Animal health project could have impact for Zero Hunger
Fifteen Year Deadline Set for Sheep and Goat Plague
THE SHEEP SITE | 25 March 2015 – COTE D’IVOIRE – International organisations are gearing up to eliminate sheep and goat plague, also known as peste des petits ruminants (PPR), by 2030.
Goats and sheep in many countries are increasingly threatened by PPR, which has spread to around 70 countries in Africa, the Middle East and Asia, where hundreds of millions of the world’s poorest people live.
This is according to a World Organisation for Animal Health (OIE) spokesperson, who put the costs of the disease at between $1.5 and 2 billion every year.
This is damaging to subsistence farmers and their families relying on small ruminants for food such as meat, milk and other products to generate daily income.
The spokesperson said: “Sheep and goats also are an investment and a unique asset for poor families using them in times of crises like natural disasters. Women’s livelihoods are particularly threatened, since women make up the majority of those caring for and raising small ruminants.
“The eradication of PPR would have a major positive impact, not only on the livelihoods of poor farmers, but also on the post-2015 Development Goals and the Zero Hunger Challenge.
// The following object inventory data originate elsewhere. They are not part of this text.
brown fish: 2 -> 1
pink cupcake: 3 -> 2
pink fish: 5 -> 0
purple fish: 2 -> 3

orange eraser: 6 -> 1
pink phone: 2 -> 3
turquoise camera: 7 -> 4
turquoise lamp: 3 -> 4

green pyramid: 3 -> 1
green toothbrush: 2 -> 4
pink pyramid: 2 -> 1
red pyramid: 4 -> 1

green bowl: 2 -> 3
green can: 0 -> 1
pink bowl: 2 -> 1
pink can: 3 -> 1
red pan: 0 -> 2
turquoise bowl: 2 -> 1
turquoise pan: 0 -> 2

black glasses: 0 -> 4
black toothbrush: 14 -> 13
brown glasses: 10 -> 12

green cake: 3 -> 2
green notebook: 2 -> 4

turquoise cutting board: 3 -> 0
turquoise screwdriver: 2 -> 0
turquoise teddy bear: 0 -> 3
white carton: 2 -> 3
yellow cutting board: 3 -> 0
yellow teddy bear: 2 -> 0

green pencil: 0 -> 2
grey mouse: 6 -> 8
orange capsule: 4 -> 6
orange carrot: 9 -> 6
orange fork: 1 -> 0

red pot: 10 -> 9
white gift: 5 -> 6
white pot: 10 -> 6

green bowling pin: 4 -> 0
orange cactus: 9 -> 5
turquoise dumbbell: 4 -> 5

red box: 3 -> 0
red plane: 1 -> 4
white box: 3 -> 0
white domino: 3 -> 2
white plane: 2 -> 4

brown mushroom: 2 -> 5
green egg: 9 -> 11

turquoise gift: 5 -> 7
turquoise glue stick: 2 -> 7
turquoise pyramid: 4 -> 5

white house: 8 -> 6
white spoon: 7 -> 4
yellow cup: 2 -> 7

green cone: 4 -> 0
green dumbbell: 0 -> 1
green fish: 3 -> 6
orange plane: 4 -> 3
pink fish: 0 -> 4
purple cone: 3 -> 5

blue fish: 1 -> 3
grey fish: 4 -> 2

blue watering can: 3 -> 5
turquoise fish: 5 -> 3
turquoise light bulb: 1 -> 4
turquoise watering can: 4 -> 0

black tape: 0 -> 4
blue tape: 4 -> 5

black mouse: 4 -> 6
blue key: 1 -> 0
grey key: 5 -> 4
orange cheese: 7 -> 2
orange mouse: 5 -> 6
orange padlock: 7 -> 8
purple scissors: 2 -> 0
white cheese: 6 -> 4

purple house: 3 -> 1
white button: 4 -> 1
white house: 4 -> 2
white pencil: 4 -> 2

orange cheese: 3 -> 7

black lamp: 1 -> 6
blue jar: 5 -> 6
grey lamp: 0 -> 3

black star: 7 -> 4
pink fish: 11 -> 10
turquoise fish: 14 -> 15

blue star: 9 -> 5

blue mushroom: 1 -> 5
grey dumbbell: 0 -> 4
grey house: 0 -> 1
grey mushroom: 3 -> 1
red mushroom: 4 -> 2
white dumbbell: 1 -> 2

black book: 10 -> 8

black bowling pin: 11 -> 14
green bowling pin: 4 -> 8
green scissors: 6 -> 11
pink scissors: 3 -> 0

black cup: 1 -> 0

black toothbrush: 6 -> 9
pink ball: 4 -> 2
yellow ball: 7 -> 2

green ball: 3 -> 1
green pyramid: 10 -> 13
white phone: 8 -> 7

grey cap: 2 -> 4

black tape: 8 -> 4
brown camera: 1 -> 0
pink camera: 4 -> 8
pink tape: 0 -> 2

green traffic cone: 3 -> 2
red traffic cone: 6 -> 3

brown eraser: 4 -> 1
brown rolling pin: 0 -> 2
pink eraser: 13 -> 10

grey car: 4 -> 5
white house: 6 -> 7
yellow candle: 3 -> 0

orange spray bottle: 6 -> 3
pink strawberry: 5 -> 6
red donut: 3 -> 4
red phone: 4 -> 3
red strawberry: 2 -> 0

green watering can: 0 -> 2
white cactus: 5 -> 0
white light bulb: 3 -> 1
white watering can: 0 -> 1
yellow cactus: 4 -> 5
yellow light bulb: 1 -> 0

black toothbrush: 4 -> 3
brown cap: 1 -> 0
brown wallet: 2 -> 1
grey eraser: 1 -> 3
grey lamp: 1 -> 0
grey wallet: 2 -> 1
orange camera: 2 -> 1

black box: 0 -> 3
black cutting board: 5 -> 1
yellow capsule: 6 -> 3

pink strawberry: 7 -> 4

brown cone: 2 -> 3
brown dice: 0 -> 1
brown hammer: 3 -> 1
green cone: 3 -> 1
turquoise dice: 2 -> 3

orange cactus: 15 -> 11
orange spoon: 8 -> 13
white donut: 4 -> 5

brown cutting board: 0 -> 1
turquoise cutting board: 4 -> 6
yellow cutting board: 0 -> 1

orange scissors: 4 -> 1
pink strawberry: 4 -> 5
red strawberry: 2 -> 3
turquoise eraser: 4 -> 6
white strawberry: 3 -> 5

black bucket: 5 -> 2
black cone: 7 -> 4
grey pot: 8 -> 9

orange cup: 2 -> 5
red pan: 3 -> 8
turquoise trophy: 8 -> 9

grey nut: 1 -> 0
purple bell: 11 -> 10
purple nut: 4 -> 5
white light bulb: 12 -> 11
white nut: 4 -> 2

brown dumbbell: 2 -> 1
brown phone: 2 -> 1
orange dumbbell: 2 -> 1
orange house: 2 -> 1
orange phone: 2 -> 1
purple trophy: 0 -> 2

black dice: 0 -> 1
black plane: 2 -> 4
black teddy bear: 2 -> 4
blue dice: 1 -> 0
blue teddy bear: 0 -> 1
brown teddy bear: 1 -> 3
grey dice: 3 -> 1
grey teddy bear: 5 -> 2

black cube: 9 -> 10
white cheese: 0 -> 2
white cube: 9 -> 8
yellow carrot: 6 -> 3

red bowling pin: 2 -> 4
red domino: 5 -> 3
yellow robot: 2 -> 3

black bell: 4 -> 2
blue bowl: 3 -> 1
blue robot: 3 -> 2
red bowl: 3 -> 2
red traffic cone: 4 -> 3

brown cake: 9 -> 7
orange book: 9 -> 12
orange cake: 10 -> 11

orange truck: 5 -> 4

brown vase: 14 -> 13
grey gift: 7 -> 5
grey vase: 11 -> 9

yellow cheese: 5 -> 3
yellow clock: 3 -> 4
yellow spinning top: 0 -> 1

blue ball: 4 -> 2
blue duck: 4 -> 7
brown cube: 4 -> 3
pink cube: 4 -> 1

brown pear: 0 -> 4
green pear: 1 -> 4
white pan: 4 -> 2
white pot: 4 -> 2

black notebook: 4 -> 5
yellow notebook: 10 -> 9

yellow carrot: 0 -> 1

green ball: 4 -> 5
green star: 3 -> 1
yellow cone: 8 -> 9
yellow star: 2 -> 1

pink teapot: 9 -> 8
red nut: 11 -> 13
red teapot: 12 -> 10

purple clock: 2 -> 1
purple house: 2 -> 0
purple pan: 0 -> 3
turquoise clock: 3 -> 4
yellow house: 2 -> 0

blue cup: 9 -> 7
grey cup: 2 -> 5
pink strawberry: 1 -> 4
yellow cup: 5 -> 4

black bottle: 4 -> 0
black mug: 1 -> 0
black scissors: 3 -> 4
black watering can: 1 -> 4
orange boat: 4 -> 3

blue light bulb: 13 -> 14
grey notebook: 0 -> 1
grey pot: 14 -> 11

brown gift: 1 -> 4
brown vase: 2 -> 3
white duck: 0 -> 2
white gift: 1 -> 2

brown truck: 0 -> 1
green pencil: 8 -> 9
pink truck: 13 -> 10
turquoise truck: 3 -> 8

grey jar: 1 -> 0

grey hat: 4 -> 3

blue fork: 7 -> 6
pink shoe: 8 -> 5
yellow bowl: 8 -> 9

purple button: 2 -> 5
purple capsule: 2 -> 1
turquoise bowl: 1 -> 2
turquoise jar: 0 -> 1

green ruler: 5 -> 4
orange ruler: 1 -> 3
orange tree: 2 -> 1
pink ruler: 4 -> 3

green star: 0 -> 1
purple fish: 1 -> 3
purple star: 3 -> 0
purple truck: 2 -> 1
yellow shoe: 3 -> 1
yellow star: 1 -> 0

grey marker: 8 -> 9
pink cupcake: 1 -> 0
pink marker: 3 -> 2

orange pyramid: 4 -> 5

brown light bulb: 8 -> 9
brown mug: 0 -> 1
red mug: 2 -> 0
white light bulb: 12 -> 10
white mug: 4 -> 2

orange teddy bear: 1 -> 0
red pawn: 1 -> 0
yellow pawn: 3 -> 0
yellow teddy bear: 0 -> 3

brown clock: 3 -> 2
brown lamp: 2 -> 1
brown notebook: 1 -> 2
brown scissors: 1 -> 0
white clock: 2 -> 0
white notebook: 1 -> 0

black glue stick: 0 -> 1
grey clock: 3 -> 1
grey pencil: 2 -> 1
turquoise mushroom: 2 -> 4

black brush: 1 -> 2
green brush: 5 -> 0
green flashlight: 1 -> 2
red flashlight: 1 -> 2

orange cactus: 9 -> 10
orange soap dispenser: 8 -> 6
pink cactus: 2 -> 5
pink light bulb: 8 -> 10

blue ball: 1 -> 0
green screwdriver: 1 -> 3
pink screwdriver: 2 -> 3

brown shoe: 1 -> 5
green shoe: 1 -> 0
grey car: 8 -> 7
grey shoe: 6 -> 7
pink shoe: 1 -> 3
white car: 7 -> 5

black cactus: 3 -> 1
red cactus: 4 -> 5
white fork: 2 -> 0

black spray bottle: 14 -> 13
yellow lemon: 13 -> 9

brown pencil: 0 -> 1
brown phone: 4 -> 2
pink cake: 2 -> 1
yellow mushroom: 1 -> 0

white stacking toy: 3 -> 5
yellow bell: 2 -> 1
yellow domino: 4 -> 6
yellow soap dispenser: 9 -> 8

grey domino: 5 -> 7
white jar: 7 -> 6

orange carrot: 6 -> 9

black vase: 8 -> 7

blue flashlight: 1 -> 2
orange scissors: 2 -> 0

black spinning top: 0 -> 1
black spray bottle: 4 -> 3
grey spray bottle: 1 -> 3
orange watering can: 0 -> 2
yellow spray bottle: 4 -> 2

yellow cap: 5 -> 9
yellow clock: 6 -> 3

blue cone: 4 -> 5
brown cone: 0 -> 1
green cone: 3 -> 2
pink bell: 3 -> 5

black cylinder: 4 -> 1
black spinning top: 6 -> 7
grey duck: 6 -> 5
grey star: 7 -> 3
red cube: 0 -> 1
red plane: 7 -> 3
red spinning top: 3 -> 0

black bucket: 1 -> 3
“It will also highlight the role played by the veterinary profession in poverty alleviation and food security.”
Representatives from around 70 countries, including delegates from the FAO and OIE, donor agencies, the scientific community, the private sector and civil society will meet in Côte d’Ivoire at the end of March to launch the global PPR control and eradication campaign.
The conference will provide an update on the latest scientific developments related to PPR and will highlight experiences from previous control programs that have a positive socio-economic impact for poor farmers around the world.